__Recorded information__.
=-=-=-=-=

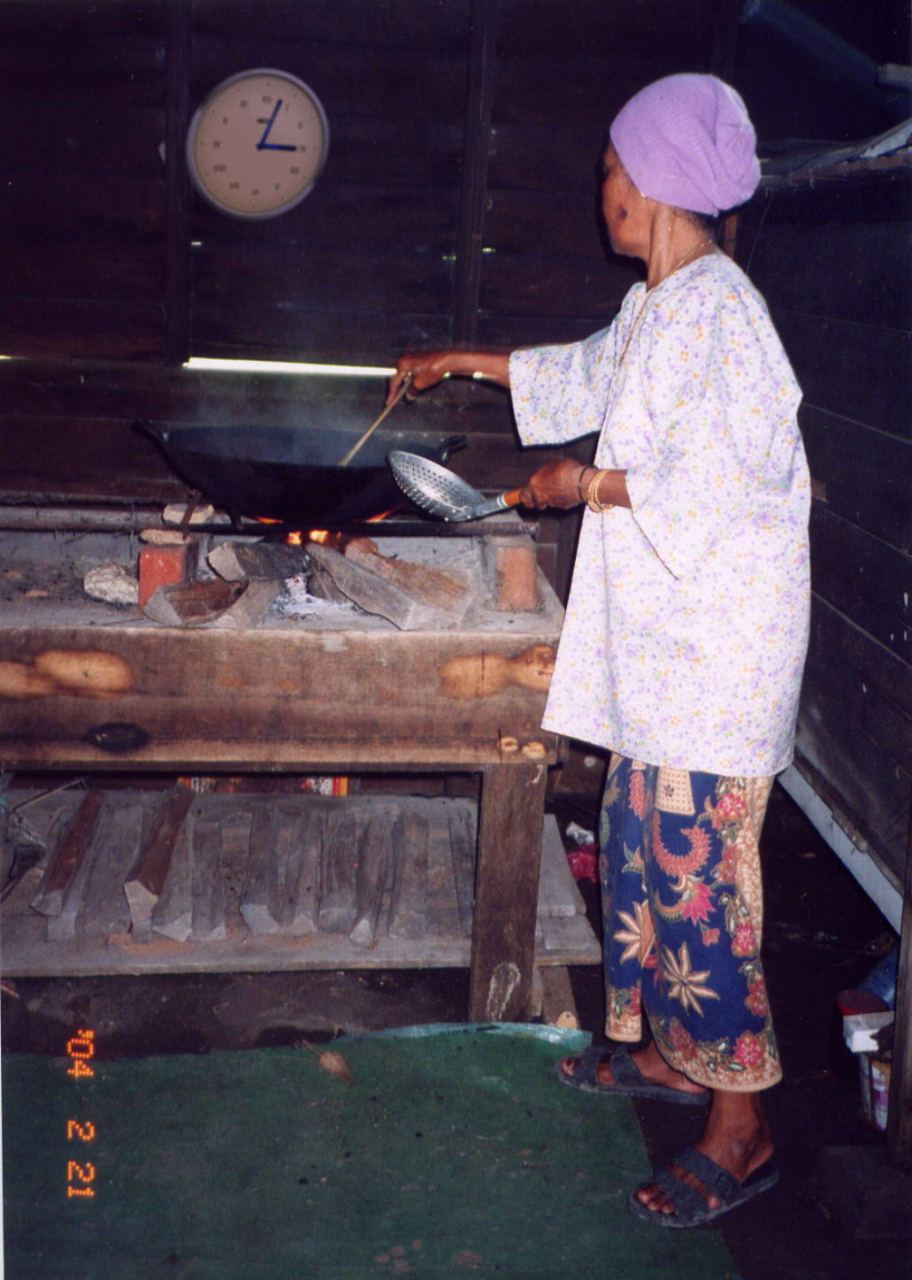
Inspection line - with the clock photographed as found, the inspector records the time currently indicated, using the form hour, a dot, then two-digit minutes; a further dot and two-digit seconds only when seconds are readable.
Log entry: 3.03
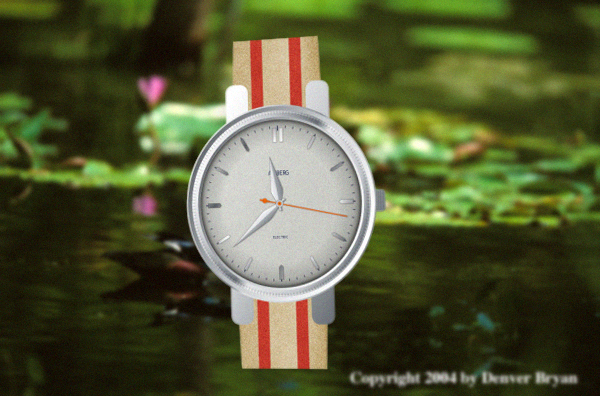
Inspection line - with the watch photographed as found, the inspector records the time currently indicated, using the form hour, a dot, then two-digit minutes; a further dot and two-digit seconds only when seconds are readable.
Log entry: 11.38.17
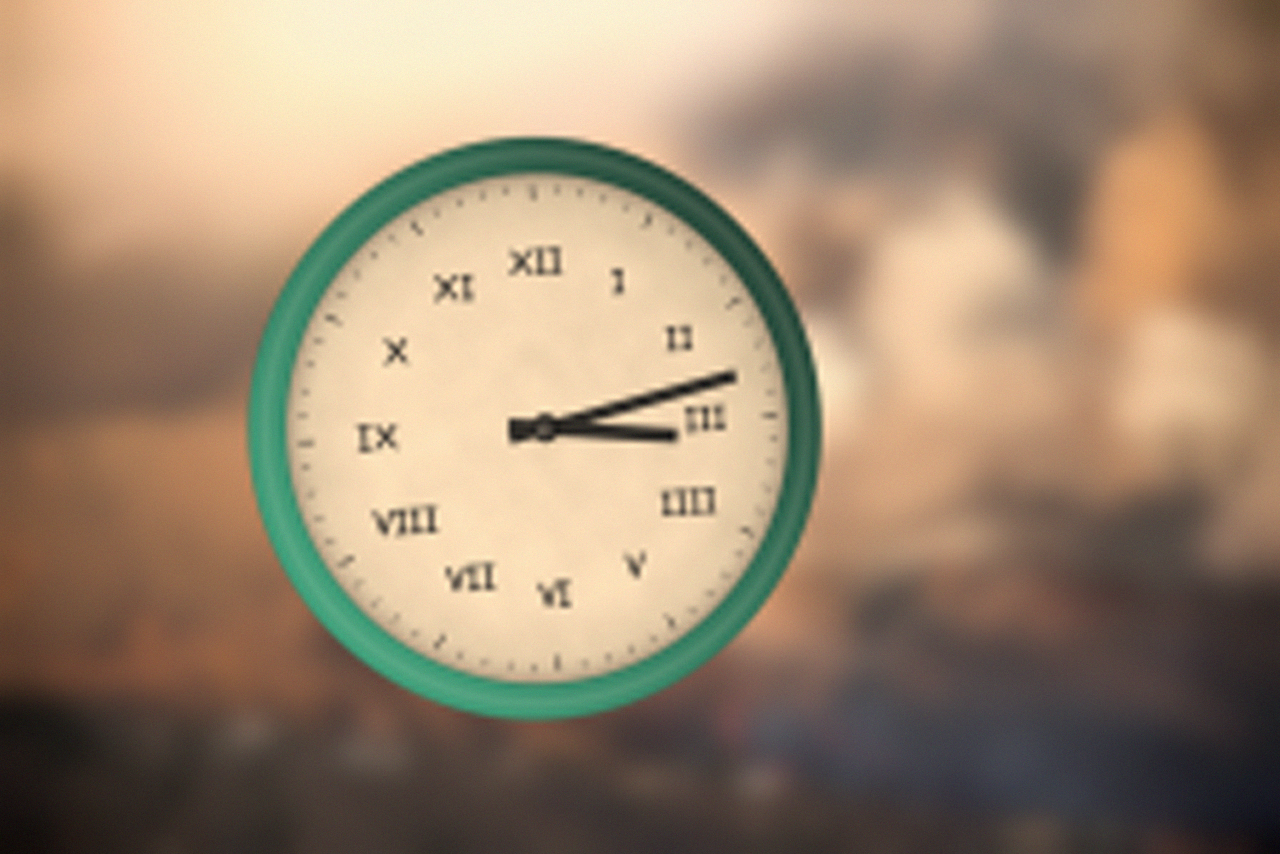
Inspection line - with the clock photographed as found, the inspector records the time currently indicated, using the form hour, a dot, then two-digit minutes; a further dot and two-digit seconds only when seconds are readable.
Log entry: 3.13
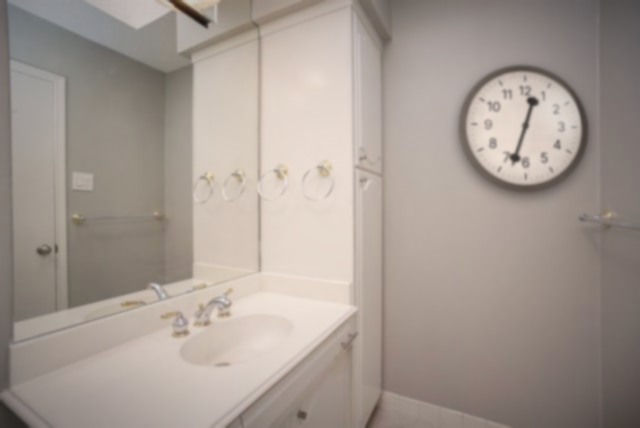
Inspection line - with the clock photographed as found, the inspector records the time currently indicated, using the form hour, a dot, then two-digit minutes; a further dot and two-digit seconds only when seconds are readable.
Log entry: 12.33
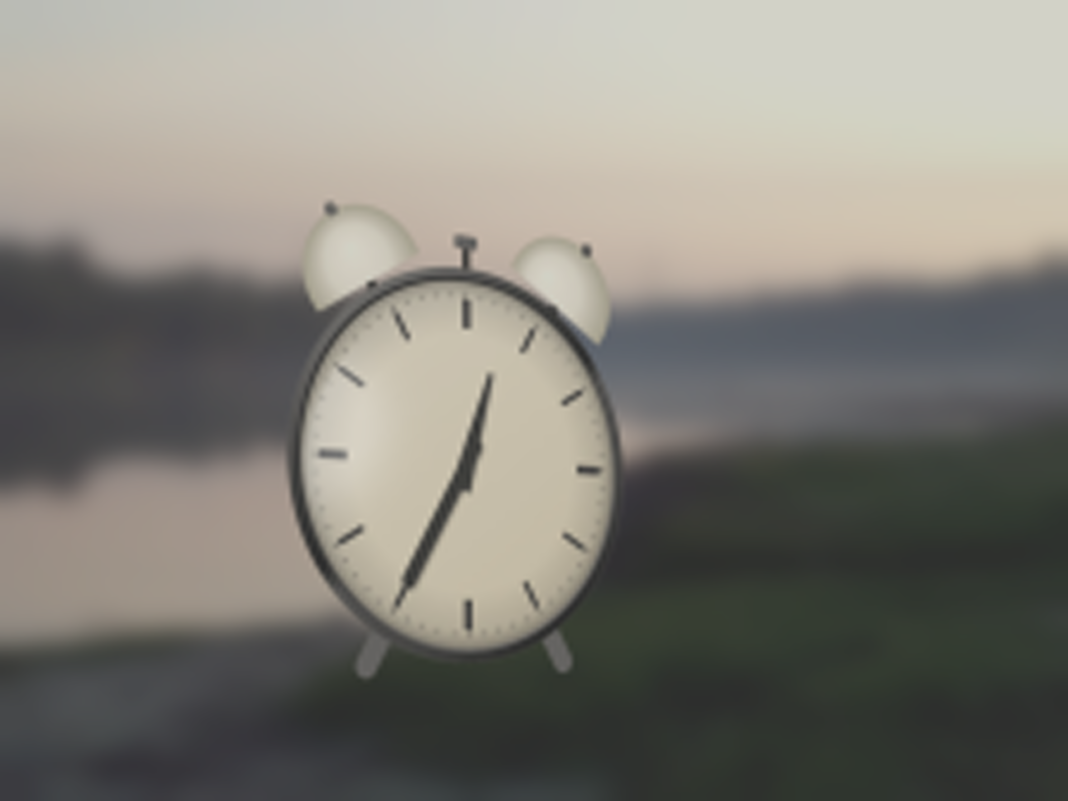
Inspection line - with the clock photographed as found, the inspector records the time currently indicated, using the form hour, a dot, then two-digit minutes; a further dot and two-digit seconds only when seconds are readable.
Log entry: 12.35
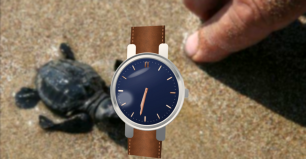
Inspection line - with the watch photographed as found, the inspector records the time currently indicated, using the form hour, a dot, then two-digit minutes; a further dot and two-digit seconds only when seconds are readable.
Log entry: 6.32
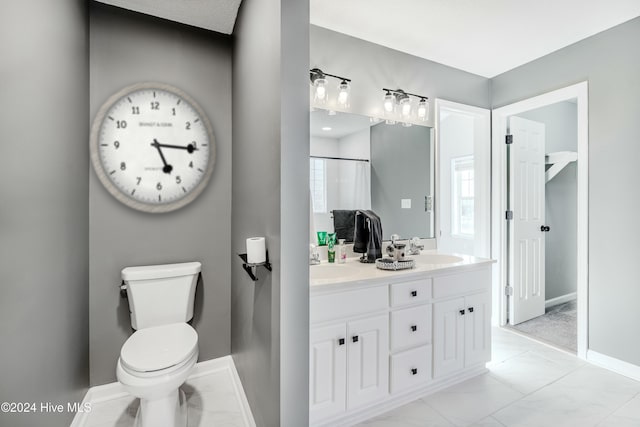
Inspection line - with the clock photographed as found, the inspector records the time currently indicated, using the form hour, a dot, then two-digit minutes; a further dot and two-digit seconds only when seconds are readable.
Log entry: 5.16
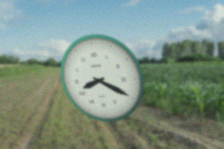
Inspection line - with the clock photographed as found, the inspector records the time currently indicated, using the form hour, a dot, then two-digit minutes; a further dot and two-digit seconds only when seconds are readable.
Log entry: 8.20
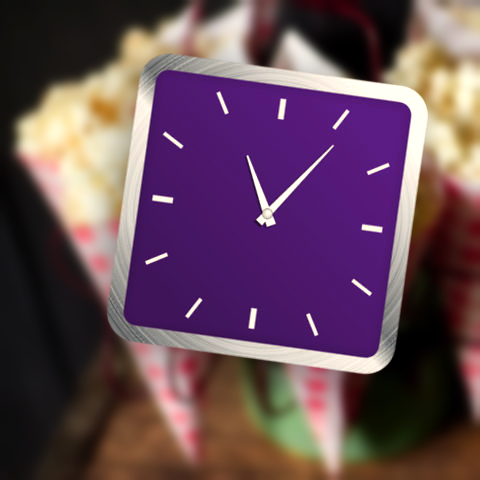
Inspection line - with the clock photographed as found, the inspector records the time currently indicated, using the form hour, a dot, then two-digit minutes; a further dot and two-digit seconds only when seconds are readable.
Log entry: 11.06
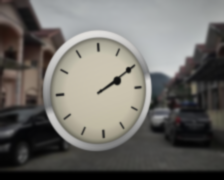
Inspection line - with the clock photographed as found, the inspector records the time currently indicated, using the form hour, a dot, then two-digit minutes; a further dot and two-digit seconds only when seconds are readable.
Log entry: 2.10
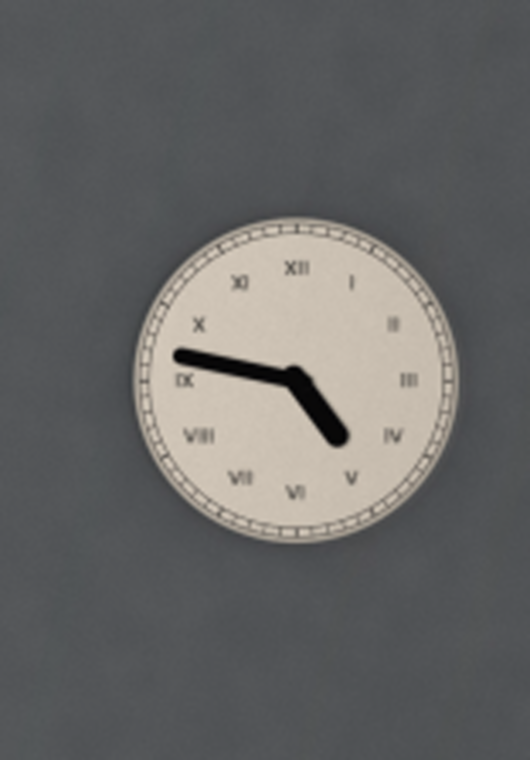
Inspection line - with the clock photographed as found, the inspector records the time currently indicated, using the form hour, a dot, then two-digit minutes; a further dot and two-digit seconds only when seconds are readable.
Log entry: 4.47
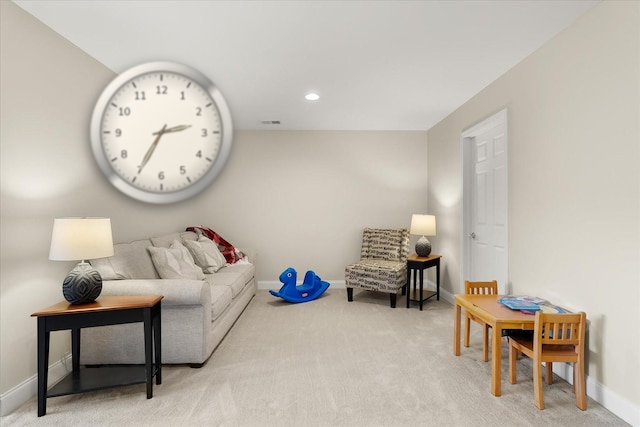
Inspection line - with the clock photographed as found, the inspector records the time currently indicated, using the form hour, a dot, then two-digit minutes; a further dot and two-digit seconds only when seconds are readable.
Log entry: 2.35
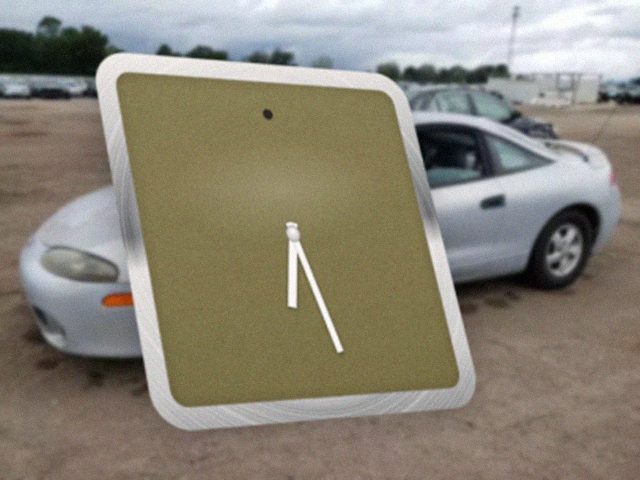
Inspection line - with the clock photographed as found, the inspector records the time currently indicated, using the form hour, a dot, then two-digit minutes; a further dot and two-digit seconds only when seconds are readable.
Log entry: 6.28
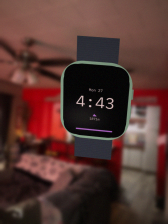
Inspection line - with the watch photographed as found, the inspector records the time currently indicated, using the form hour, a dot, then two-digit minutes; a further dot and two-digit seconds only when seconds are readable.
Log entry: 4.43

=-=-=-=-=

__What you are asked to do__. Rewrite the data, from its start through the line containing "Log entry: 3.03", as a Markdown table with the columns Row and Line. Number each line, skip blank lines, and leave the pictures out.

__The completed task__.
| Row | Line |
|---|---|
| 1 | Inspection line - with the clock photographed as found, the inspector records the time currently indicated, using the form hour, a dot, then two-digit minutes; a further dot and two-digit seconds only when seconds are readable. |
| 2 | Log entry: 3.03 |